I consider that Parliament appropriately vested a discretion in the local authority to decide whether or not to house an applicant asking for a review of the authority’s decision under s 202, or appealing against the review under s 204. Local authorities are well used to dealing with these types of cases. They know the circumstances of the applicants, and the range and availability of accommodation in their area. They have policies in place to guide them in exercising their discretion. It is a matter of common sense that such decisions should remain within their ambit, and not the courts.

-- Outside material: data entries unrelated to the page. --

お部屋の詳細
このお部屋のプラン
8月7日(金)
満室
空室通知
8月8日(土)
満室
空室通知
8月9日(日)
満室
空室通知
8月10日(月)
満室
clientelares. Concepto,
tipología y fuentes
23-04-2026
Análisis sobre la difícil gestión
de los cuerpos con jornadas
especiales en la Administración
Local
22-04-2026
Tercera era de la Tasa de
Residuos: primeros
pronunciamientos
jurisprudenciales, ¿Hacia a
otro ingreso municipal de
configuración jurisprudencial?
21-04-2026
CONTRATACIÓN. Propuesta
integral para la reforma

Because of the uncertainty exhibited over this issue in the lower courts, I think it might be of some assistance to summarise the effects of this decision:

1. Where a request for review of a local authority’s decision not to provide accommodation is made, the local authority retains its discretion to decide whether or not to provide interim accommodation pending the resolution of the review.

2. Where an appeal from the review is lodged, the local authority again retains its discretion to decide whether or not to provide interim accommodation pending the resolution of the appeal.

3. Challenges to the exercise of this discretion are to proceed by way of applications for judicial review in the Crown Office.

4. Challenges to the review decision are to be made by way of appeal on a point of law only to the County Court.

5. The County Court on appeal has no jurisdiction to grant an interim injunction requiring the local authority to provide accommodation for the applicants pending the outcome of the appeal.

I would allow this Appeal and order that the injunction be lifted.

LORD JUSTICE MUMMERY: I agree.

THE PRESIDENT: I also agree.

Order: Appeal allowed. Injunction to be lifted. Section 18 costs order not to be enforced without leave of the court. Legal Aid Taxation of all parties' costs. Leave to appeal to House of Lords refused.